Shell met officiellement fin aux négociations

14 juin 2010 | 19h10
Mise à jour: 14 juin 2010 | 20h37
 
Olivier Bourque
Argent

Shell confirme que son processus de recherche d'un acheteur potentiel pour la raffinerie de Montréal-Est est bel et bien terminé. C’est ce qu’elle a annoncé aujourd’hui par le biais d’un communiqué émanant de Calgary.

 

La pétrolière répète que selon les termes de l'entente conclue initialement entre le comité de sauvegarde et Shell, l'appel de candidatures prenait fin le 1er juin.

Mais la pétrolière se fait plus claire sur la suite des choses. Selon ses dires, les offres qui ont déposées sur la table ne sont pas à la hauteur. Par conséquent, le processus qui s’était mis en branle depuis plusieurs mois afin de trouver un acheteur est maintenant «clos».

«Bien que les récents efforts du comité aient effectivement abouti à deux déclarations d'intérêt, comme cela a été annoncé, les conditions étaient largement insuffisantes à plusieurs égards, comportant notamment un important écart d'évaluation, et Shell a donc décidé de ne pas poursuivre les discussions», est-il écrit par la pétrolière.
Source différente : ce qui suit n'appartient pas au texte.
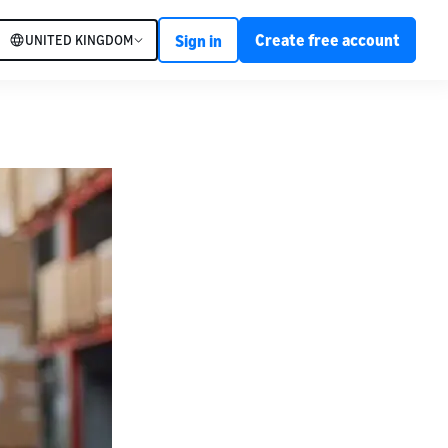
Create free account
UNITED KINGDOM
Sign in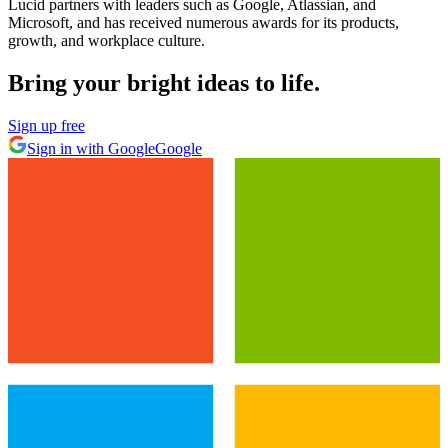
Lucid partners with leaders such as Google, Atlassian, and
Microsoft, and has received numerous awards for its products,
growth, and workplace culture.
Bring your bright ideas to life.
Sign up free
Sign in with Google
Google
Selon plusieurs, il s’agit d’une nette intention de ne pas poursuivre les discussions avec le comité spécial qui avait trouvé deux acheteurs potentiels dans ses démarches un peu partout à travers le monde. Encore la semaine dernière, le négociateur Michael Fortier s’était rendu à Houston afin de convaincre les dirigeants de poursuivre les démarches.

Le syndicat positif

Joint par Argent, le syndicat des employés de la raffinerie de Shell ne s’est pas montré surpris par cette communication de la pétrolière.

«Ce n’est pas une surprise. On s’y attendait. Maintenant, ce qu’il faut comprendre, c’est que les discussions ne sont pas encore terminées. Nous travaillons sur des offres bonifiées et Shell devra les prendre en compte», a affirmé Catherine Escojido, porte-parole de l’organisation.

A ses dires, l’espoir est encore là pour les 550 travailleurs de la raffinerie car il y a toujours des démarches en cours.

Le syndicat avait lancé vendredi dernier une journée de boycottage des produits de Shell et a distribué des dépliants informatifs durant le week-end du Grand Prix auquel la Britanno-Hollandaise est associée.

Les premiers acheteurs sont encore dans le décor, selon le syndicat. Le fonds d’investissement qui s’était manifesté en premier serait intéressé à exploiter la raffinerie mais aussi à mettre en œuvre une grappe pétrochimique.

Le porte-parole du groupe Ahmed Galipeau s’était dit positif ce matin que des discussions aient lieu dans les prochaines journées tout en avouant qu’il n’y en avait pas en ce moment.

L’autre groupe, un raffineur n’a toujours pas pris la parole. Certains croient qu’il pourrait s’agir de PBF Energy, un groupe européen basé au Connecticut. En entrevue avec Argent, le PDG Michael Gayda n’a pas voulu confirmer des discussions avec Shell.